I hope, within the next several years, we’ll get a look at the bigger picture behind Balan Wonderworld’s failure. A lot has been said about this subject already, but it’s all incredibly surface-level and based primarily on hearsay.
Naka’s criminal indictments mean that people already seem poised to blame him for literally everything that went wrong* but I feel that Square-Enix themselves, as overseers, deserve some shit as well: if they saw that the game was testing poorly and needed more time in the oven, they should have stepped in and delayed it. There’s a lot more at play here and I want to hear about it, because it takes plenty of cooks for a clusterfuck of Balan’s magnitude.
Also worth examining is how, despite everything, there’s a happy little fandom out there for the game and the world it made. Balan did resonate with some people in a big way, and looking at why is another deep dive worth taking.

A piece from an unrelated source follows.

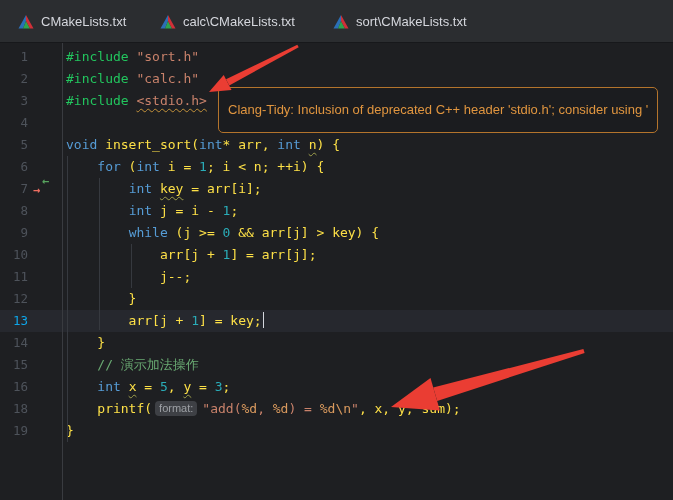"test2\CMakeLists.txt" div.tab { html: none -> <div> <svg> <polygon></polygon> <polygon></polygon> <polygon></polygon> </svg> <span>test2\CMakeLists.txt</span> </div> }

- The worst thing about that whole mess is that Sonic X-Treme fans now feel justified in thinking its cancellation was an injustice, instead of saving us from a present day where amateur YouTube analysts discuss it as Sega’s lousy attempt to counter Mario 64
I really don't think there'd be much to uncover—I did a JP press run before and after the game came out and nothing I found gave any indication whatsoever that people were being coerced into making dumb design choices, and Ohshima in particular was very gung-ho about a lot of the elements that received the most immediate criticism. Arzest made yet another middling game; life goes on.